No religious harassment at The Times, rules tribunal

Posted: Thu, 01 Nov 2012

No religious harassment at The Times, rules tribunal

A sub-editor on The Times who was offended by a colleague shouting out an apparently derogatory comment about the Pope has lost his claim of religious harassment in the workplace.

An Employment Tribunal ruled that there was no intention to cause offence and it was not reasonable for the comment to have had the effect of creating a hostile environment.

Mr Heafield worked for The Times as a casual sub-editor. The paper was running a series of articles about allegations of child abuse, and cover-ups, in the Catholic Church. Mr Heafield – a practising Catholic – felt that the newspaper was portraying anti-Catholic feeling by running these articles.
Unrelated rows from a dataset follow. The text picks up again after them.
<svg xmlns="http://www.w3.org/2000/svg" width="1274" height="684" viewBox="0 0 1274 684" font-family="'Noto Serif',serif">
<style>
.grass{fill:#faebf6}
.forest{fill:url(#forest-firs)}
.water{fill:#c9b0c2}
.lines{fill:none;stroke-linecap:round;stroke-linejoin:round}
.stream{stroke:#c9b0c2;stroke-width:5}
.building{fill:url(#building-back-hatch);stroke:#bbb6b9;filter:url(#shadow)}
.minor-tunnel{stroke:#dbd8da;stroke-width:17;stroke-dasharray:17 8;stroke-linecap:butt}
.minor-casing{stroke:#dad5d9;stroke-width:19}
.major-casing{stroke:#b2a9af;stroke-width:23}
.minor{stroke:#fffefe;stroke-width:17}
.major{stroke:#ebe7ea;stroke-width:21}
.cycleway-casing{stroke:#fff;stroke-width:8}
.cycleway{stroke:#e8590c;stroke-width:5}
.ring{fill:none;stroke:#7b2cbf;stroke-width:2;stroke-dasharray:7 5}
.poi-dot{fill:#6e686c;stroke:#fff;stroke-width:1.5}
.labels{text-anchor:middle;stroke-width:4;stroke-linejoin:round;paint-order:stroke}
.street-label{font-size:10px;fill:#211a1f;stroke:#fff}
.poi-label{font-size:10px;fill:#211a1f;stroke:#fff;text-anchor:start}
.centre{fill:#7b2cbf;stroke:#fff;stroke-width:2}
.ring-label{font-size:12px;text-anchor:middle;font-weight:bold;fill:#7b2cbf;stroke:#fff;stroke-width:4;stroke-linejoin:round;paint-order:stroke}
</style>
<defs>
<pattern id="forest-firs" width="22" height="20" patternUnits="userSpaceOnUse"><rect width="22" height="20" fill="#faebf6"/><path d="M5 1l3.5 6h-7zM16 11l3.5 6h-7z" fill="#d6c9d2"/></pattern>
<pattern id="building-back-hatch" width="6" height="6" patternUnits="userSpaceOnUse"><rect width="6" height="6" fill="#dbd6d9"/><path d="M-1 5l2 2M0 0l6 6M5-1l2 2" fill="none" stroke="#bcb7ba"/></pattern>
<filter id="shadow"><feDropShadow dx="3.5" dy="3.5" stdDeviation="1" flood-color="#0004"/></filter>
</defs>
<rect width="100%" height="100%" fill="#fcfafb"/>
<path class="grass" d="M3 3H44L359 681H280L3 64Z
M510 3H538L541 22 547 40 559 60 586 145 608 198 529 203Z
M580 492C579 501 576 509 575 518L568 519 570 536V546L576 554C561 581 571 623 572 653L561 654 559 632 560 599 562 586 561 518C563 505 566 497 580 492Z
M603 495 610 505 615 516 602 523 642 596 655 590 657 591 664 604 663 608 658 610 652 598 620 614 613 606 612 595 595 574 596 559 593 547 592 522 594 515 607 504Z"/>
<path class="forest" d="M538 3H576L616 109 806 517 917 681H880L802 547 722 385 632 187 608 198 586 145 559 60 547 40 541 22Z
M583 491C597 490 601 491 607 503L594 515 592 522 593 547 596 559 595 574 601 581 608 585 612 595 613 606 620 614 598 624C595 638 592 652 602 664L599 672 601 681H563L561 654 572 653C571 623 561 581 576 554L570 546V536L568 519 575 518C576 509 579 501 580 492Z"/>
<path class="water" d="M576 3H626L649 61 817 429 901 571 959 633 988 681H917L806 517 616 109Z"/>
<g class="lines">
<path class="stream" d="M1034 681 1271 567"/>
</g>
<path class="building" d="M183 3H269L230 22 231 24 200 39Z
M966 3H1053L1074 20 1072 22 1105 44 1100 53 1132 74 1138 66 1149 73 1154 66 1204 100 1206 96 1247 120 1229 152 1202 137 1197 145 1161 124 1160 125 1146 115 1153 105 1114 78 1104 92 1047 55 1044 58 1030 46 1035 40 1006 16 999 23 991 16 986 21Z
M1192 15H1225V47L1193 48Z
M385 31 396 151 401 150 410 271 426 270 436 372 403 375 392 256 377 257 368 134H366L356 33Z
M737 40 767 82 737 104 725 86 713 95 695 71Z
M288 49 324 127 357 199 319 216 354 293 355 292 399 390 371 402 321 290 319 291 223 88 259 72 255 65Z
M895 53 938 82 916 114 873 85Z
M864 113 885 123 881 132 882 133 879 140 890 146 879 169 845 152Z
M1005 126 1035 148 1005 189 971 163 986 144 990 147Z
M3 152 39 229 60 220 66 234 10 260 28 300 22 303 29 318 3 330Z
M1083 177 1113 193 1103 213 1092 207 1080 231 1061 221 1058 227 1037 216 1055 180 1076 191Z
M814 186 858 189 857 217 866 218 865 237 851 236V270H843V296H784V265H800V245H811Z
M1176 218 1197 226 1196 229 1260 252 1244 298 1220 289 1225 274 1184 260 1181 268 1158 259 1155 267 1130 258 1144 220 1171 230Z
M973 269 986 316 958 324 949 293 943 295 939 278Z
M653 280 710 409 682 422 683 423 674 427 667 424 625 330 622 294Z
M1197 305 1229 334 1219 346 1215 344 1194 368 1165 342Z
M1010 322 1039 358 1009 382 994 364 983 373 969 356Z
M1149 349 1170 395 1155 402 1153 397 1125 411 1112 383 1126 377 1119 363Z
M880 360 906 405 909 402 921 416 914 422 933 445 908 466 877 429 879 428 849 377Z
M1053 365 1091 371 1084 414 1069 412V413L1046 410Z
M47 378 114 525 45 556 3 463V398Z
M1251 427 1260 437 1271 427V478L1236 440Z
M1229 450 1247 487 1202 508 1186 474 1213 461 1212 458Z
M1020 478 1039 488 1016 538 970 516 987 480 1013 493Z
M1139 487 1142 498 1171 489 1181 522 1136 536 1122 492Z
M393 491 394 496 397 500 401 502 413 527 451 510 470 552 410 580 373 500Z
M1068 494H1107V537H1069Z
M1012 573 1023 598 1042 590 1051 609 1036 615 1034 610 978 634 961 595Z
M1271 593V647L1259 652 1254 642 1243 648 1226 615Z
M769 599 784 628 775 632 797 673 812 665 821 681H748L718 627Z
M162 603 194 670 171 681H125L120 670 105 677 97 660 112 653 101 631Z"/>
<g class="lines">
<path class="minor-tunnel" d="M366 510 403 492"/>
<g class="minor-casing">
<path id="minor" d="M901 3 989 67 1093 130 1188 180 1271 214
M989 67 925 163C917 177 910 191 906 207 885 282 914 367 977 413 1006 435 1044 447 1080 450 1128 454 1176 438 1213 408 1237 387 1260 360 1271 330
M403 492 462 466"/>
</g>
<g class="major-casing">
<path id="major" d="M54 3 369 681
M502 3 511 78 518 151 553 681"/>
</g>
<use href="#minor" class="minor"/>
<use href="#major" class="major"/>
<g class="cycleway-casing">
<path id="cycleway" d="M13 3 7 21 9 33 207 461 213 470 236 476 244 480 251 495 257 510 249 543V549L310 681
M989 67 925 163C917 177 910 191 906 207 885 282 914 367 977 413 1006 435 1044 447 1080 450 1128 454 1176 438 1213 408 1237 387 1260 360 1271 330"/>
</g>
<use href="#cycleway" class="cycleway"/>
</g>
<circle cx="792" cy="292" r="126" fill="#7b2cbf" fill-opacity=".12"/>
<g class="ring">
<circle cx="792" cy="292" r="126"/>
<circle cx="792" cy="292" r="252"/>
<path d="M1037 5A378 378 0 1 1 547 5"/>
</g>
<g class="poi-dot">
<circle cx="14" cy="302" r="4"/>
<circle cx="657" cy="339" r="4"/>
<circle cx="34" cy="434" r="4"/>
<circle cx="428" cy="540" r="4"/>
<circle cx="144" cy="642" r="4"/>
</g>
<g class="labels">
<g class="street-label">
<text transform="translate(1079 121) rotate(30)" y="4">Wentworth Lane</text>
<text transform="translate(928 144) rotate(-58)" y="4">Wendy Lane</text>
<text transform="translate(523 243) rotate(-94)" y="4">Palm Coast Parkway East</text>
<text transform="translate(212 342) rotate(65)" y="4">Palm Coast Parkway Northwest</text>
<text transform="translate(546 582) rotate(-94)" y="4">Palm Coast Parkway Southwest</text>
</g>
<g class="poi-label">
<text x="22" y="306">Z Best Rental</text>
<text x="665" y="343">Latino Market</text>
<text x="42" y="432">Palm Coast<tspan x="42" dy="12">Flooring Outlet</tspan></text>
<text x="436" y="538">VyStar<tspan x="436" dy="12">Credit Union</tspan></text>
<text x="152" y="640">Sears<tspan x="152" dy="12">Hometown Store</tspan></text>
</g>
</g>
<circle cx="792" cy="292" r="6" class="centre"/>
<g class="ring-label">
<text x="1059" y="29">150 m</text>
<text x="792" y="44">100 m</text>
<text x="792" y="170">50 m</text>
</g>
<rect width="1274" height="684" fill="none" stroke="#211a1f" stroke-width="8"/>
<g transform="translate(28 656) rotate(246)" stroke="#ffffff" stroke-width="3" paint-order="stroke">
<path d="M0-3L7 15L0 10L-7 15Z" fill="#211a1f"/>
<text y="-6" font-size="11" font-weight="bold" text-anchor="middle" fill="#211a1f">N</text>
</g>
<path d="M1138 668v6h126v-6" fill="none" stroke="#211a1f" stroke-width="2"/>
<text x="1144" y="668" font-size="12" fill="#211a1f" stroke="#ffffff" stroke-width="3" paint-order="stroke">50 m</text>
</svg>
Before being given a specific headline, all news stories would be allocated a one word working title so that a mock-up of the newspaper could be made which set out where each article would be positioned. One of the stories which The Times was working on concerned an allegation that the Pope had, in a previous role, protected a paedophile priest. This story was allocated the title 'The Pope' for the purposes of the mock-up.

As the deadline approached for the newspaper to be printed, one of Mr Heafield's colleagues realised that he had not seen the story. He shouted across the room 'Can anybody tell me what's happening to the f*** pope?' He received no response so repeated the question and raised his voice.

A couple of days later, Mr Heafield sent an email complaining that he has found the remark offensive.

Mr Heafield then brought a claim for harassment and victimisation, alleging that the comment had intended to insult his religion, even though no-one in the office knew he was Catholic.

Alternatively, even if that was not intended, the comment was very clearly anti-Catholic and therefore it was reasonable for him, as a practising Catholic, to have been insulted.

But the Tribunal found that the comment had not been intended to cause offence. The comment was not personal, and the subject of the comment was the news story, not the Pope himself; it was not reasonable for the comment to have had the effect of creating a hostile, intimidating, degrading, humiliating or offensive environment for Mr Heafield, as defined in the Employment Discrimination legislation.

The Tribunal said the comment was just a 'trivial and transitory' comment. Nor was there any evidence to suggest that the comment had been made on religious grounds; there was no evidence that the individual who made the comment was using it as a precursor to create a hostile environment.

Mr Heafield's claims were dismissed.